> The task
The answer must be an exact copy of the records, with no pictures in it.

> Data shown
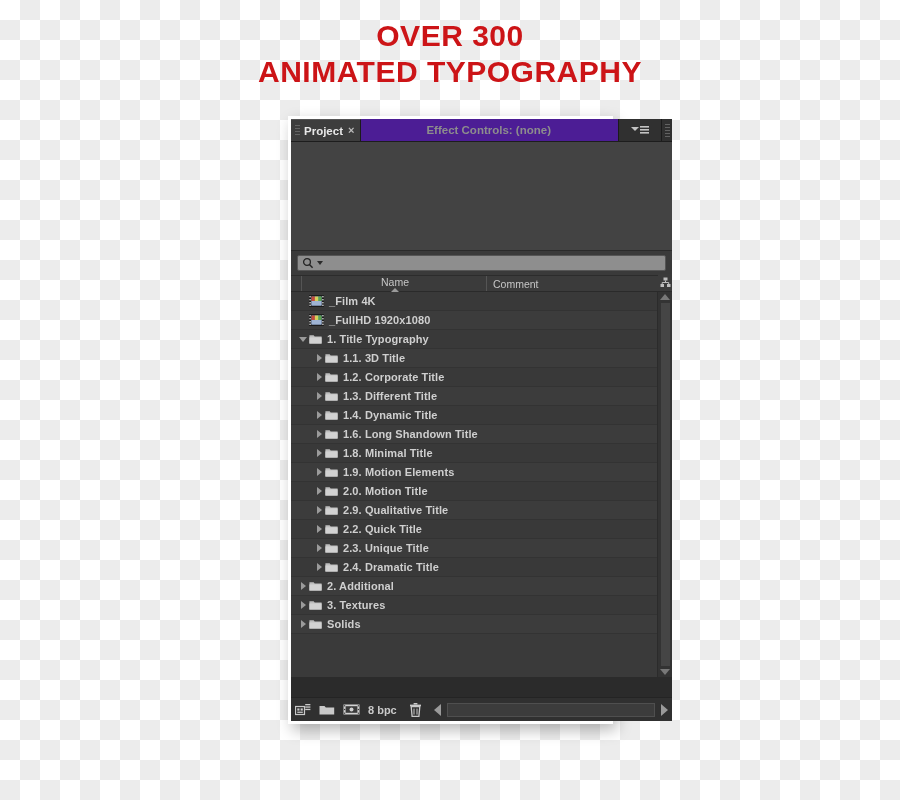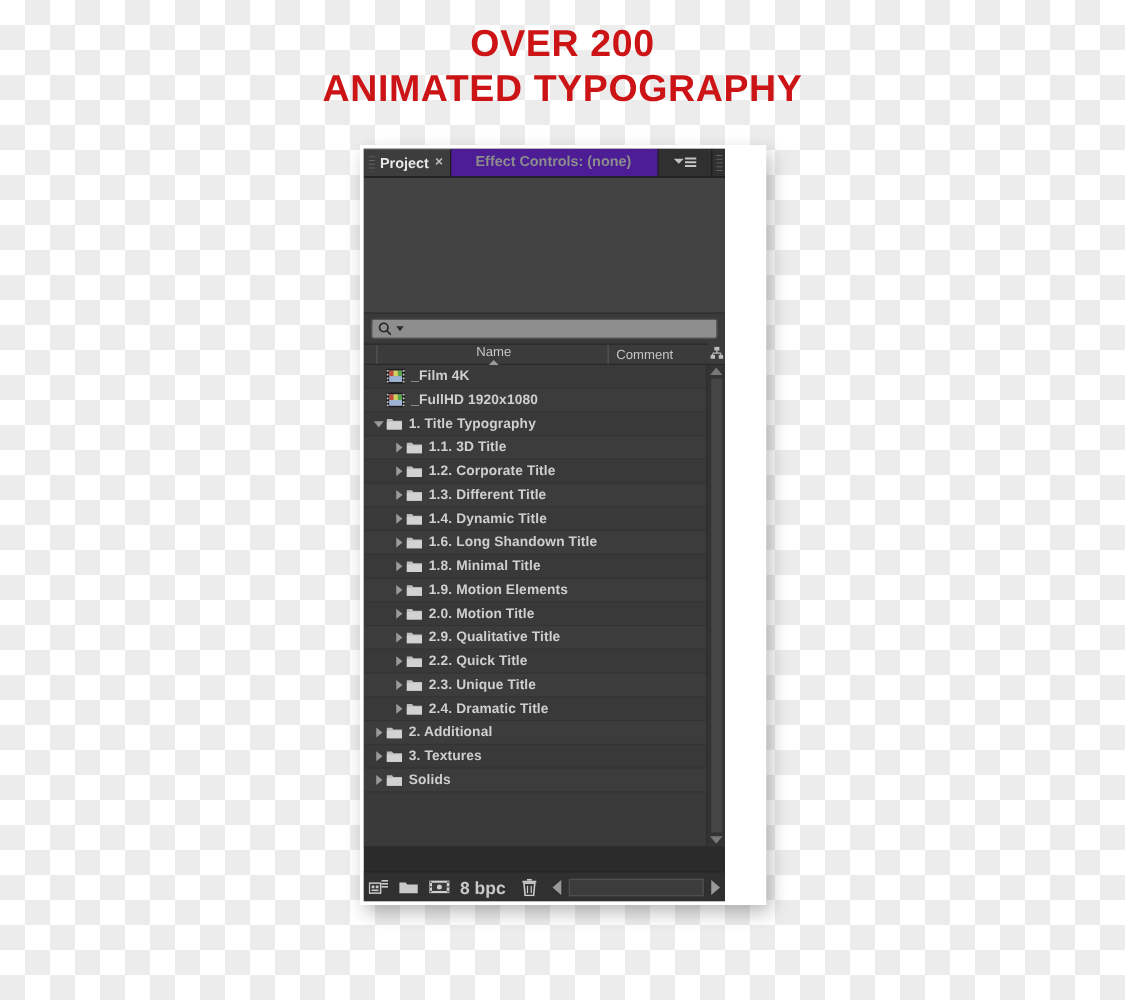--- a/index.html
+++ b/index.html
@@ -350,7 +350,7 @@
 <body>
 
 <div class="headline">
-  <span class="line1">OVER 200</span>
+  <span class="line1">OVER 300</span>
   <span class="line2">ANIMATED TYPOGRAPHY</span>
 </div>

> Expected answer
--- a/index.html
+++ b/index.html
@@ -350,7 +350,7 @@
 <body>
 
 <div class="headline">
-  <span class="line1">OVER 200</span>
+  <span class="line1">OVER 300</span>
   <span class="line2">ANIMATED TYPOGRAPHY</span>
 </div>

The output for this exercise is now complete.